**SUPPLIED PASSAGE**:
-- Opening Marker --
The show once again sneaks in another deep cut easter egg this week by referencing Operation: Cinder from Star Wars Battlefront II and the Shattered Empire comics - a contingency plan the Emperor designed to clean the slate following his death and rebuild the Empire in secret, using climate-disrupting satellites to devastate targeted planets like Burnin Konn, destroying civilians, Rebels, and Imperials alike. "What they really want is first order," indeed.Considering Mayfeld's sharpshooting skills, it's surprising that Mando and Cara Dune don't at least ask him to join them in the fight against Moff Gideon (although given how vehemently he refused to track Gideon at first, he'd likely have said no) but after how impressed Cara was at his aim, we'll probably see Mayfeld pop back up in the newly announced Rangers of the New Republic spinoff at some point.
This is also the first episode of the series that doesn't feature Baby Yoda at all, although we're not given much time to miss him, between the show's lively twist on the western train robbery theme, Mando and Mayfeld's snarky refinery break-in, Cara and Fennec Shand's eagle-eyed team-up, and Boba Fett hanging out in Slave I being a stone-cold badass. It's rad to see Boba's armor with a fresh coat of paint, and even more thrilling to see the Slave I deploying a seismic charge to take out two TIE fighters in a neat callback to Jango Fett's run-in with Obi-Wan in Attack of the Clones. (That vwommmm sound is still chill-inducing after all these years.)
And while it's a little on the nose, Mando's Taken-esque holo-warning to Gideon is immensely satisfying, with our hero ominously using the Moff's Season 1 words against him with one key difference - calling Grogu "he" rather than "it." You mess with papa mudhorn, you get the... well, you know.
-- Closing Marker --
**REQUIREMENT**:
Copy the episode review from "And while it's" up to and including "well, you know.", substituting "deeply satisfying" for "immensely satisfying". You won't need the entries that come next.

**DATA RECORDS**:
-- Opening Marker --
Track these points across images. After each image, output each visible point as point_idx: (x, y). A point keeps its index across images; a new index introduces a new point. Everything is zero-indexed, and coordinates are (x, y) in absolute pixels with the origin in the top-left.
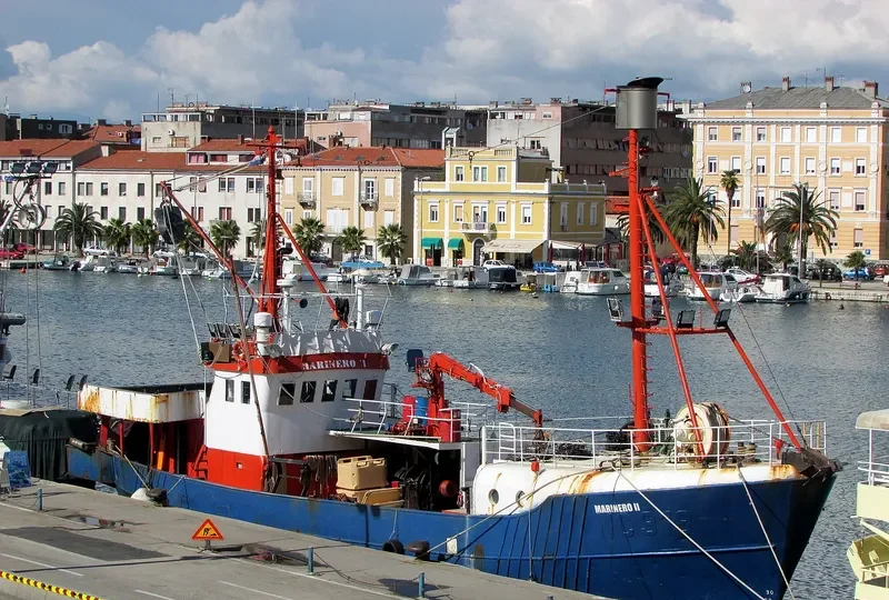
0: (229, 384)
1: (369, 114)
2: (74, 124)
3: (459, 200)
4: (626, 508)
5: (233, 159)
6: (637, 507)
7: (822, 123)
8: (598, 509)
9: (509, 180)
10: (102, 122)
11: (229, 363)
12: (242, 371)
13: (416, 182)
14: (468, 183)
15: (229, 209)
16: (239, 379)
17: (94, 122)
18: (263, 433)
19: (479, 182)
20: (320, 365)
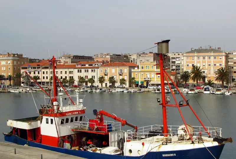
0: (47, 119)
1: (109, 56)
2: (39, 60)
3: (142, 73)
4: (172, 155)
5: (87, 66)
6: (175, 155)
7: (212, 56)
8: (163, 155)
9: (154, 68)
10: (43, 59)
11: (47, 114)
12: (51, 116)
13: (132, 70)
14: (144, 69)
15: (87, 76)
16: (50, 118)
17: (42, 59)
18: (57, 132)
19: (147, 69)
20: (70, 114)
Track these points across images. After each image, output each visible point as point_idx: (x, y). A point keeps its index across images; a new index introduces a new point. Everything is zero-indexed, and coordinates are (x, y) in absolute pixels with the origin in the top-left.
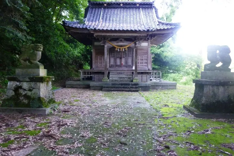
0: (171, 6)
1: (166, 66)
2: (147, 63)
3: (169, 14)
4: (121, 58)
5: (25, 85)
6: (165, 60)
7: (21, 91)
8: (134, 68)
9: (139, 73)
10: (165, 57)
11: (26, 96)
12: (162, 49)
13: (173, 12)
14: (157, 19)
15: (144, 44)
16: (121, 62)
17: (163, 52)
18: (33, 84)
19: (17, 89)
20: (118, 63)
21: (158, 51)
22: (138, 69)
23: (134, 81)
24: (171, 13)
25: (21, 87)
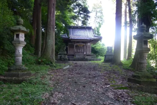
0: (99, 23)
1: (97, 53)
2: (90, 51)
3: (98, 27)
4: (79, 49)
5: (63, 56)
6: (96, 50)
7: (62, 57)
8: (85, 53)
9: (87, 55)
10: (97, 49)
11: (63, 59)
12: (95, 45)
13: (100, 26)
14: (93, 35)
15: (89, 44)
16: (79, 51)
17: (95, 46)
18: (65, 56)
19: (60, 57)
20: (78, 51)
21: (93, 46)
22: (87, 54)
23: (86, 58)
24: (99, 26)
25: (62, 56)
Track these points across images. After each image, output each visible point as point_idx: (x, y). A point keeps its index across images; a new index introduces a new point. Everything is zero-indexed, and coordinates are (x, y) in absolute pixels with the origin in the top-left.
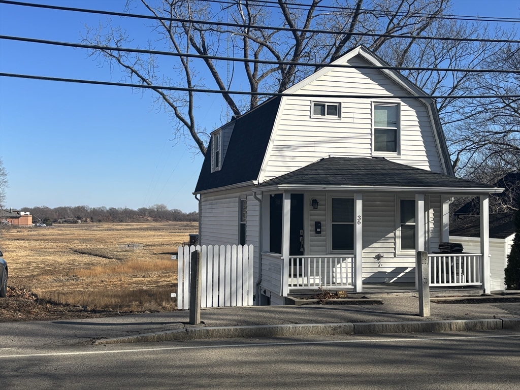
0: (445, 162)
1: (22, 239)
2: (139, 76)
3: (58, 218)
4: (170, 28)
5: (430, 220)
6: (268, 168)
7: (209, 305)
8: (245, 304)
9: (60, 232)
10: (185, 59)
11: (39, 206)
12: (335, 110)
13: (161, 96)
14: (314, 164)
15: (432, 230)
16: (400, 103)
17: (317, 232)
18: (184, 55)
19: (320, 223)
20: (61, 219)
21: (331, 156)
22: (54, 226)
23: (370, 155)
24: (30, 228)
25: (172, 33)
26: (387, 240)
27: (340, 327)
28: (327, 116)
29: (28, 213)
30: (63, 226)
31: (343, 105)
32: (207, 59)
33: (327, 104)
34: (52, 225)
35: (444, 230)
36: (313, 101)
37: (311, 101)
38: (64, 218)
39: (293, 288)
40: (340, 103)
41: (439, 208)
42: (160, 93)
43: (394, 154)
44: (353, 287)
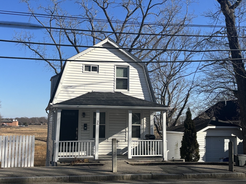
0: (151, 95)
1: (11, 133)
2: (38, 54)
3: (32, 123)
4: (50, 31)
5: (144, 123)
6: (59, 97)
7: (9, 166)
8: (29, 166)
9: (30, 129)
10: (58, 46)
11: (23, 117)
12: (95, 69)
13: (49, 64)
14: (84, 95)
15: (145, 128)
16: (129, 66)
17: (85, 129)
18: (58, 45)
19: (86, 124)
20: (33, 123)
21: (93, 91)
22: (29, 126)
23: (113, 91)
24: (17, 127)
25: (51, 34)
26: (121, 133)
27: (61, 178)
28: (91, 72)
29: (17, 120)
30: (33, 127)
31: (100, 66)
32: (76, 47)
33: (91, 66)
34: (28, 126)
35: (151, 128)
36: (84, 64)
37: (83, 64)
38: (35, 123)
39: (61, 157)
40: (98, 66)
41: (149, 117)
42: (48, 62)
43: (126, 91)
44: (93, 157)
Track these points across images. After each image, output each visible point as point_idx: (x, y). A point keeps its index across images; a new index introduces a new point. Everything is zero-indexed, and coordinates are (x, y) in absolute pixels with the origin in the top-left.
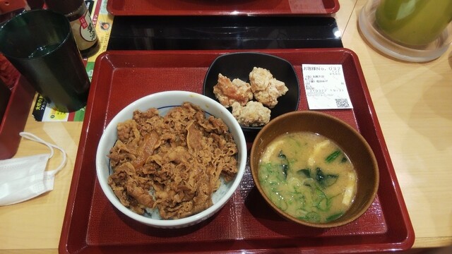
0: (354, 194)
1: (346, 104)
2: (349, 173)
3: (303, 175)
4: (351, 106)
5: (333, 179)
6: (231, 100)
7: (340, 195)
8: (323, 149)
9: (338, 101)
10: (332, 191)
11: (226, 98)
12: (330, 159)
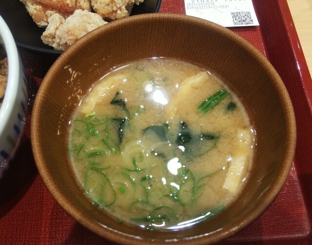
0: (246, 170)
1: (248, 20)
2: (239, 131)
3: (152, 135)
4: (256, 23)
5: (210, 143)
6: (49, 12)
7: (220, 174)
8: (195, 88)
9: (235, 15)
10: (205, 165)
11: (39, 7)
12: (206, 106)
-- Closing Marker --
**ANSWER SPACE**:
And while it's a little on the nose, Mando's Taken-esque holo-warning to Gideon is deeply satisfying, with our hero ominously using the Moff's Season 1 words against him with one key difference - calling Grogu "he" rather than "it." You mess with papa mudhorn, you get the... well, you know.